### Exercices
[A] Selon l'extrait sur la démocratie directe, combien de citoyens au moins doivent être à l'initiative d'une proposition de modification constitutionnelle ou législative par voie référendaire en Suisse ?
[B] Prolongez l'extrait sur la démocratie directe en reprenant après sa dernière phrase.

### Extrait cité
Certains peuvent se réjouir que n’importe quel citoyen se réapproprie des questions essentielles plutôt que de les laisser à des « technocrates », et verront, j’imagine, quelque chose comme du « mépris de classe » dans mes propos. Mais se réapproprier est une chose, décider soi-même en est une autre. La réalité, c’est qu’une démocratie directe sans expertise est une démocratie incapable d’être opératoire : en l’absence d’une réflexion approfondie, les décisions ont beaucoup de chances d’être mal calibrées, pour ne pas dire fantaisistes, donc inapplicables, ou produire l’effet inverse de l’effet recherché. Le monde étant (extrêmement) complexe, la démocratie ne peut donc pas se passer d’un mode de sélection des décideurs destiné à filtrer les prétendants sur la base de leur légitimité… et de leurs compétences.
La Suisse, pas vraiment un modèle
On me rétorquera qu’il existe des expériences de démocratie directe réussies à l’échelle d’un pays, à commencer par la Suisse. La Suisse, parlons-en ! Pour commencer ce n’est pas réellement une démocratie directe mais plutôt semi-directe : les instances démocratiques suisses sont des instances représentatives identiques aux grands pays européens, c’est-à-dire un gouvernement exécutif et deux Parlements (Conseil national et Conseil des Etats). Mais la Suisse y ajoute la possibilité pour le corps électoral (à l’initiative de 100 000 citoyens au moins) de proposer des modifications Constitutionnelles ou législatives par la voie référendaire. Autrement dit, le référendum suisse est un super-référendum, avec plus de pouvoirs. Ce système fonctionne parce que la Suisse est un petit pays de 8 millions d’habitants pour 5 millions d’électeurs, ce qui revient à une expérience de démocratie directe à l’échelle de Paris, pas de la France ; qui plus est la Suisse est un pays fédéral, élément essentiel de sa démocratie, ce que ne sera jamais la France compte tenu de son histoire et de sa culture jacobine. Le système politique suisse est le fruit de son histoire spécifique est n’est certainement pas exportable ailleurs, en tous cas en l’état. Enfin, le système suisse n’échappe pas à ses limites : abstention forte (plus de 55% en moyenne) aux votations du fait de la multiplication des scrutins sur des sujets parfois déjà traités (plus de trois par an en moyenne), affaiblissement du gouvernement qui doit en permanence répondre à des initiatives populaires, etc. Seuls deux (petits) cantons suisses, de respectivement 15 000 et 40 000 habitants, ont réellement conservé la démocratie directe via les Landsgemeinde, des assemblées populaires qui procèdent à l’élection du gouvernement du Canton. Ailleurs, elles ne sont plus beaucoup utilisées : les Landsgemeinde durent des heures et le vote se fait à main levée, ce qui rend possible toutes les dérives de l’ochlocratie : tyrannie de la majorité, manipulation des foules, pression indirecte, etc.

Éléments de données:

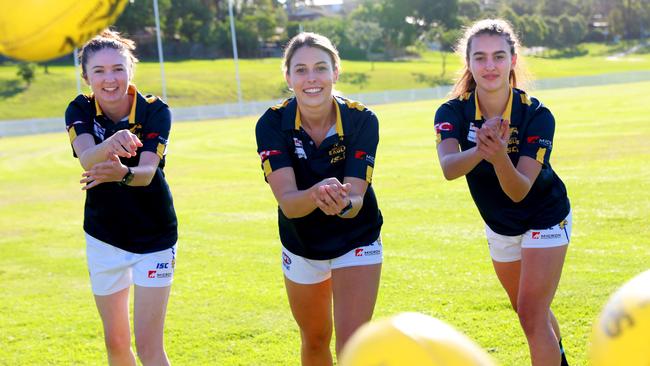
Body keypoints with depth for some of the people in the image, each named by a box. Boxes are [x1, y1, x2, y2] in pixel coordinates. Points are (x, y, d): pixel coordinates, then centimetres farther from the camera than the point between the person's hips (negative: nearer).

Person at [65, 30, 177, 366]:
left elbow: (148, 172, -31)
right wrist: (110, 144, -55)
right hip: (103, 237, 3)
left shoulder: (155, 111, -16)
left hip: (154, 237, -3)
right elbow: (86, 159, -31)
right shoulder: (80, 110, -10)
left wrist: (124, 173, -55)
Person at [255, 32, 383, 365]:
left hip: (356, 242, -2)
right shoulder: (272, 124, -21)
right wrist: (316, 195, -53)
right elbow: (287, 203, -31)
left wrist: (343, 202, -53)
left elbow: (356, 198, -29)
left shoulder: (362, 120, -23)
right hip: (301, 246, 2)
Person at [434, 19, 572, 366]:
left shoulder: (537, 115, -27)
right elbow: (448, 168, -40)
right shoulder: (453, 112, -21)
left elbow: (520, 191, -34)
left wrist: (500, 157, -55)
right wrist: (480, 150, -62)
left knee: (532, 314, -15)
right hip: (498, 225, 4)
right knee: (528, 312, 21)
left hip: (544, 218, -4)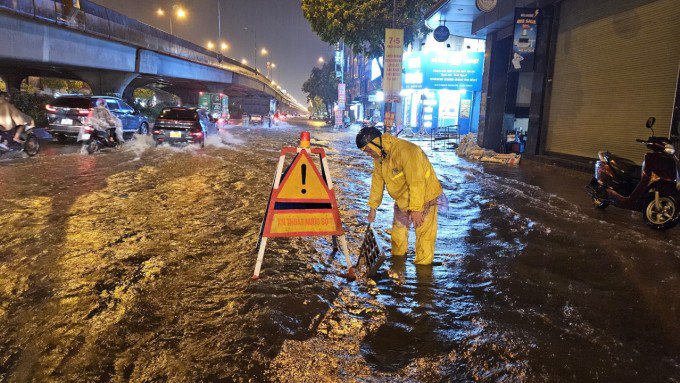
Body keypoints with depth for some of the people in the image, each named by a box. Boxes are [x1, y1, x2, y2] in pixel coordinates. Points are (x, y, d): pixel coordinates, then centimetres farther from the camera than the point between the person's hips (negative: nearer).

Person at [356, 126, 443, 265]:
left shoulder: (406, 151, -33)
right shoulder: (379, 156, -5)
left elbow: (416, 183, -33)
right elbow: (377, 180, 3)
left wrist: (416, 209, -31)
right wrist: (372, 207, 3)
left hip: (424, 197, -8)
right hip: (402, 199, 8)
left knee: (424, 233, -4)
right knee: (398, 229, 19)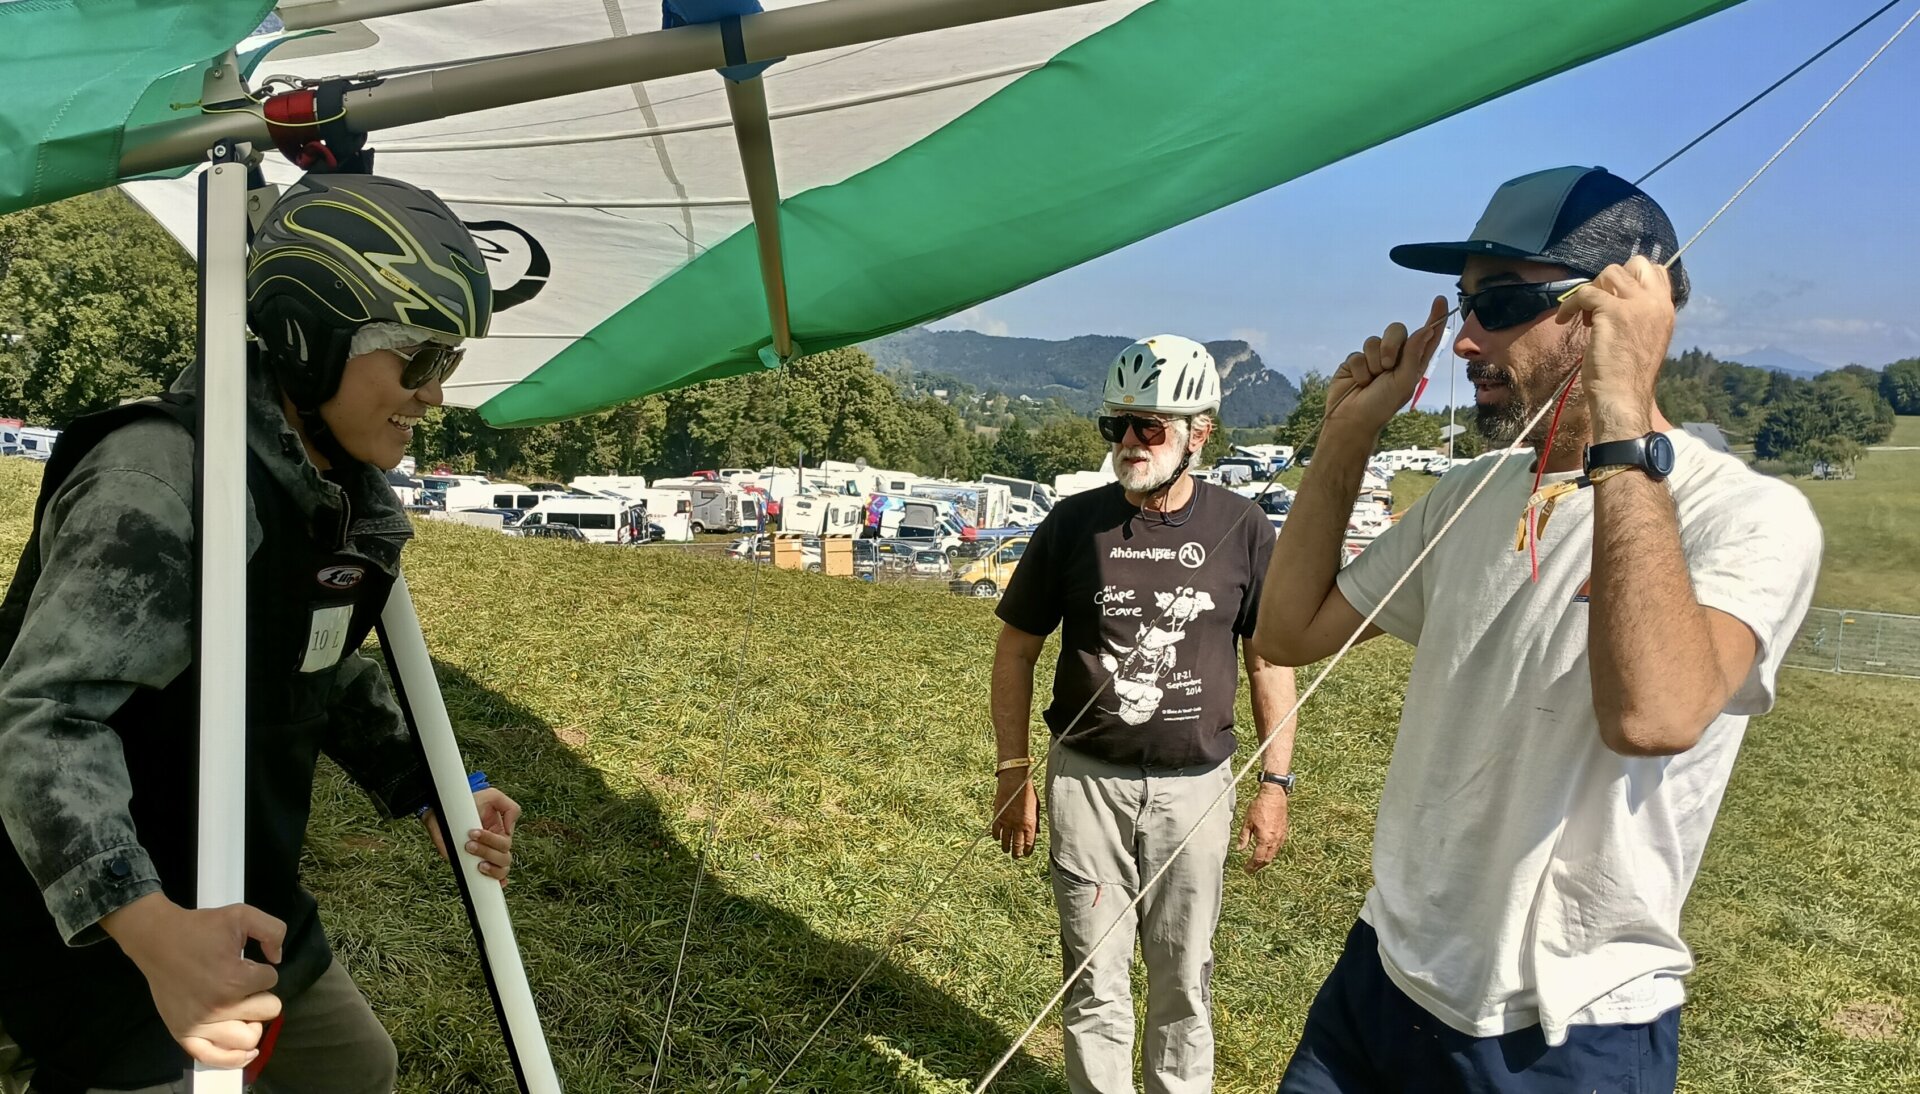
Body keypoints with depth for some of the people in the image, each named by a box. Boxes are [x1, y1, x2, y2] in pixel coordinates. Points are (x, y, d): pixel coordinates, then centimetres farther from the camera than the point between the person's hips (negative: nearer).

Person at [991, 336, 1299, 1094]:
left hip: (1195, 786, 0)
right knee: (1094, 974, 11)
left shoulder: (1241, 530, -5)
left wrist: (1275, 782, 1)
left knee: (1184, 977, 13)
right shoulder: (1075, 524, -5)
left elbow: (1269, 661, 3)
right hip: (1088, 779, 0)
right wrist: (1013, 775, 0)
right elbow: (1016, 648, 2)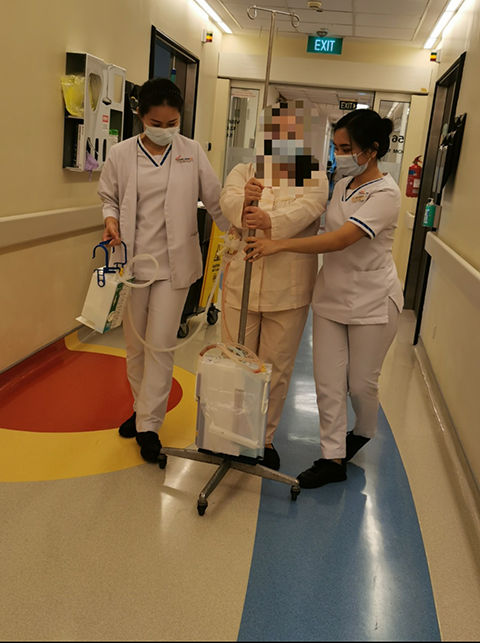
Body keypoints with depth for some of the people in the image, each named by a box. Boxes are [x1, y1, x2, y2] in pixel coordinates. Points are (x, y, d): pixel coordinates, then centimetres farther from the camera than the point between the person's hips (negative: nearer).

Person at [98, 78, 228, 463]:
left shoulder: (192, 152, -2)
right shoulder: (122, 154, -1)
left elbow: (215, 199, 1)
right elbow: (109, 198, 11)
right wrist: (111, 220, -10)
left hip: (174, 262, -1)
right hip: (133, 260, 2)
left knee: (161, 346, -2)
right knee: (135, 345, 13)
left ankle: (149, 425, 10)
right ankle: (142, 408, 33)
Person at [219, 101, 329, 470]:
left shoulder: (315, 178, 3)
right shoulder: (244, 171, 7)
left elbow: (306, 208, -20)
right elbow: (228, 199, -16)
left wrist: (272, 222, -40)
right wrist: (243, 202, -41)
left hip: (289, 290, 0)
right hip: (241, 285, 1)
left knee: (277, 369, 10)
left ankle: (265, 436, 28)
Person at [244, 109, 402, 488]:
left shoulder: (385, 194, -17)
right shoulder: (343, 185, 6)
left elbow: (340, 240, -28)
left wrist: (279, 245, -31)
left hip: (372, 302, -6)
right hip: (331, 297, 6)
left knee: (361, 383, 9)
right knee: (328, 383, 4)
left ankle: (363, 432, 40)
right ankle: (333, 458, 15)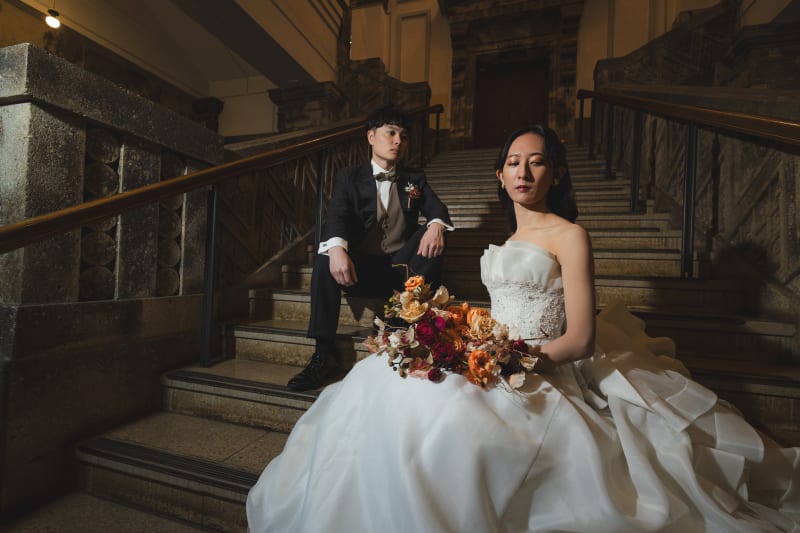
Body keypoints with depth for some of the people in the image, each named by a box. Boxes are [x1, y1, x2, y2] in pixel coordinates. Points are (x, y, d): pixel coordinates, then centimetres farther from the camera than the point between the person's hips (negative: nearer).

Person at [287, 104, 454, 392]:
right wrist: (336, 248, -34)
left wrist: (437, 225, -29)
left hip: (404, 267, 2)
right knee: (324, 258, -29)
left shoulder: (415, 180, 17)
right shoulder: (349, 177, 9)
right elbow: (337, 215, -10)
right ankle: (325, 353, -23)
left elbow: (436, 209, -1)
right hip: (361, 269, -1)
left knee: (433, 232, -22)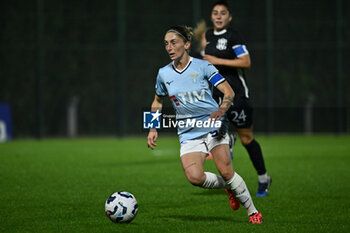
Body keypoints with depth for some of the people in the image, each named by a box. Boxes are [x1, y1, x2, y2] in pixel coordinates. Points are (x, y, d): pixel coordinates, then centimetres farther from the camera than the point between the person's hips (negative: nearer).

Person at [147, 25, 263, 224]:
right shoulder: (164, 74, 5)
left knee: (225, 171, -16)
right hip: (188, 133, 2)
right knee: (195, 177, -20)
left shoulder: (202, 66, -5)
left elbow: (228, 91, -8)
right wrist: (153, 129, 13)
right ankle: (229, 187, 10)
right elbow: (158, 101, 21)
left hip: (212, 126, -2)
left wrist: (221, 110, -27)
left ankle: (253, 212, 2)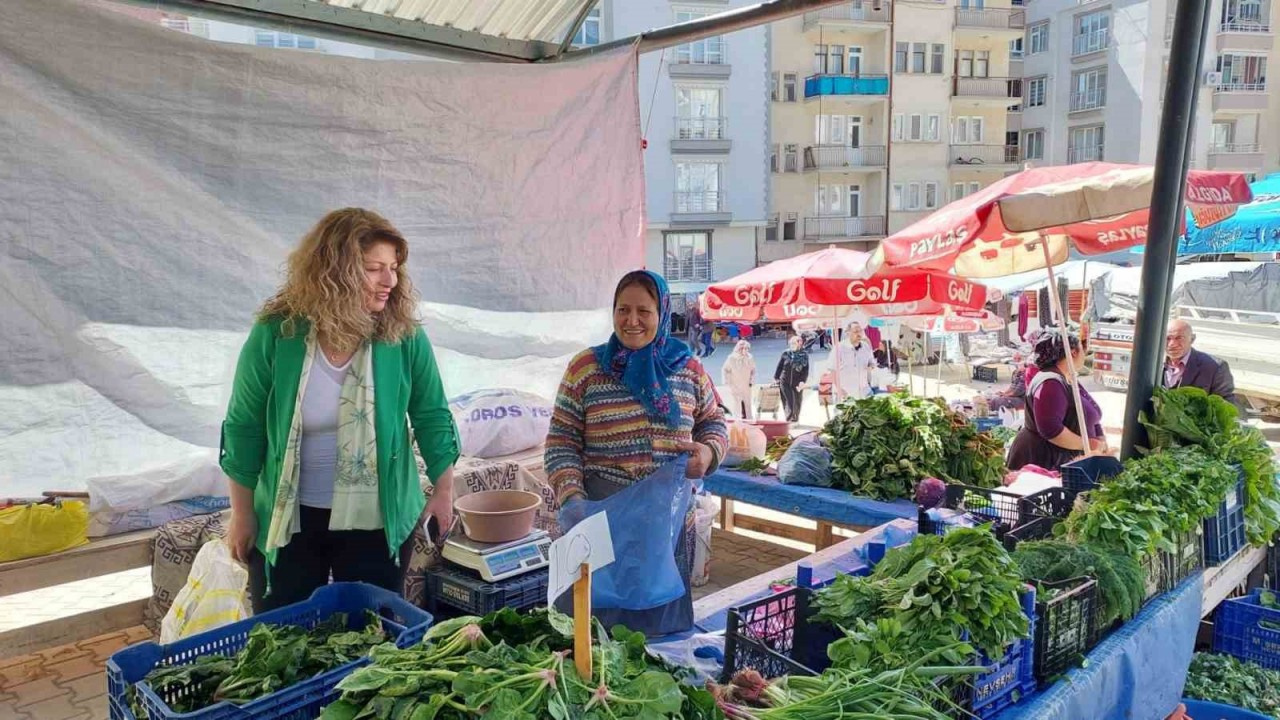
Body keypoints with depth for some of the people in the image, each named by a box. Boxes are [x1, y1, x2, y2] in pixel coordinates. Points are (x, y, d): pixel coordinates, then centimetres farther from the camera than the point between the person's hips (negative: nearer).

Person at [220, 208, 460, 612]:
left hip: (378, 519, 0)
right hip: (287, 519, 0)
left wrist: (443, 489, 0)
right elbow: (244, 427, -4)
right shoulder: (275, 334, -13)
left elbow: (430, 415, 0)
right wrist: (242, 514, 1)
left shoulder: (405, 336, -11)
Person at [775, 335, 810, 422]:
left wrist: (802, 382, -15)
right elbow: (779, 366, 7)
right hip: (785, 382, -1)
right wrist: (776, 378, 6)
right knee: (788, 402, -6)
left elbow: (806, 371, -4)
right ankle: (789, 419, -8)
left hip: (797, 383, 1)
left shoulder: (804, 355, 0)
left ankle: (795, 420, 23)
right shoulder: (785, 353, 1)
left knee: (797, 402, 9)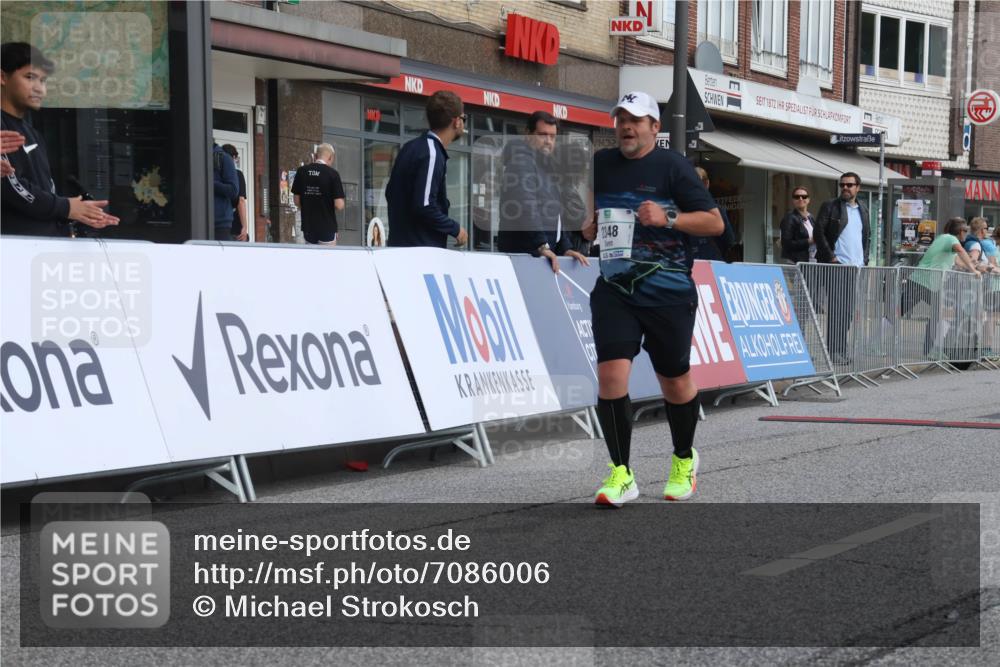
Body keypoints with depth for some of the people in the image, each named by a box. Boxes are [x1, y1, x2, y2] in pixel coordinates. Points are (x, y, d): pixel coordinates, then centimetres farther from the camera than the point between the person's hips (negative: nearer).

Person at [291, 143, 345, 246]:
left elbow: (297, 201, 6)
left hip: (308, 228, 4)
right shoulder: (332, 173, -12)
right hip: (327, 228, -4)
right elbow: (339, 205, -15)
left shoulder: (301, 171, 1)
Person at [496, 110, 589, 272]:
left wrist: (565, 249, 7)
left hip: (548, 255, 8)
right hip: (521, 255, -8)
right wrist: (542, 246, -28)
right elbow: (526, 209, -20)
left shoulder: (549, 169, 20)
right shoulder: (522, 161, -7)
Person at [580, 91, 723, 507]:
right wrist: (588, 227, 5)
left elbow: (715, 223, -6)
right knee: (611, 372, -13)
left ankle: (684, 458, 35)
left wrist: (669, 218, -19)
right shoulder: (600, 164, 9)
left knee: (675, 381, 8)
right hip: (614, 287, 3)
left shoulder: (672, 167, -4)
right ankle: (621, 474, -4)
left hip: (668, 293, -3)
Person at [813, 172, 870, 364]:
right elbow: (818, 233, -6)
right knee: (836, 309, -8)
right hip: (836, 265, -6)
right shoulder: (830, 206, 0)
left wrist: (864, 260, 12)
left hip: (856, 267, 6)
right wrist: (830, 257, -11)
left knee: (848, 311, 6)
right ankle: (833, 351, -7)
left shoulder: (863, 210, 17)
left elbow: (867, 236, 25)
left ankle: (841, 350, 10)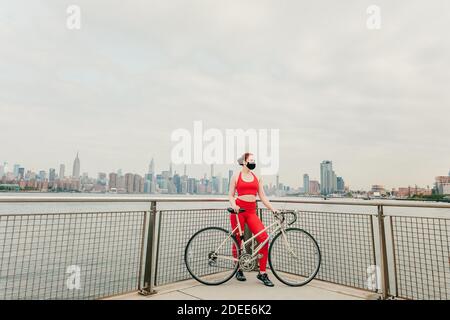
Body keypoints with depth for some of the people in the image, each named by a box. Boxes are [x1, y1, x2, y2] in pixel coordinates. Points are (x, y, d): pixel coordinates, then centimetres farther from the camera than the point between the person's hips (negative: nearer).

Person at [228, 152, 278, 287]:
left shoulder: (257, 178, 13)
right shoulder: (236, 176, 4)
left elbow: (262, 196, 11)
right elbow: (231, 195, 3)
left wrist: (273, 209, 2)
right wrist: (234, 205, -16)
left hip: (251, 212, 3)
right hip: (238, 210, -3)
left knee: (264, 238, -11)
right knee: (238, 240, 4)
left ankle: (262, 273, 3)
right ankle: (238, 270, 27)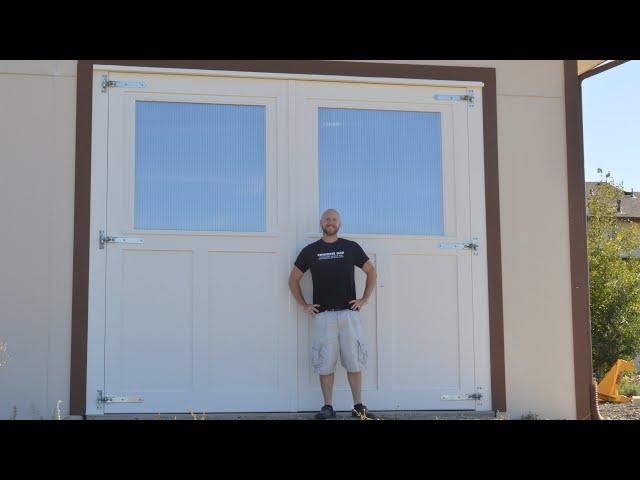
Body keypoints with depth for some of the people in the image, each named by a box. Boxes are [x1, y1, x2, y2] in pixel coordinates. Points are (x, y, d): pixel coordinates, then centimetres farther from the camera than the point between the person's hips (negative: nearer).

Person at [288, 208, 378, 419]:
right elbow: (293, 279, 15)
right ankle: (328, 407, 3)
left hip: (349, 313, 0)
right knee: (325, 363, -2)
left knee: (354, 362, 0)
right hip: (323, 315, 0)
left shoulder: (351, 247, 8)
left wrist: (365, 299, 8)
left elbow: (371, 272, 16)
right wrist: (303, 305, 7)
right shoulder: (310, 250, 9)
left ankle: (358, 406, 5)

### Corrigé détaillé
[A] Au moins 100 000 citoyens.

[B]
L’illusion référendaire
L’exemple Suisse devrait aussi nous inciter à rester prudent sur l’usage des référendums. Théoriquement les référendums ne rentrent pas réellement dans le cadre de la démocratie directe, car dans la plupart des pays démocratiques les référendums ne sont pas constitutionnellement contraignants (sauf en Suisse, donc). En pratique, il le sont politiquement. L’exemple du Brexit est parlant : en théorie, rien n’oblige les dirigeants britanniques à quitter l’UE, le référendum étant une simple consultation du Peuple. En pratique, personne ne comprendrait qu’ils ne le fassent pas, ce serait perçu comme une trahison des 52% d’électeurs ayant voté pour le leave. Une fois qu’on a voté, on a voté. Un usage permanent du référendum se rapprocherait donc de l’esprit d’une démocratie directe. N’est-ce pas plus légitime, plus idéal ?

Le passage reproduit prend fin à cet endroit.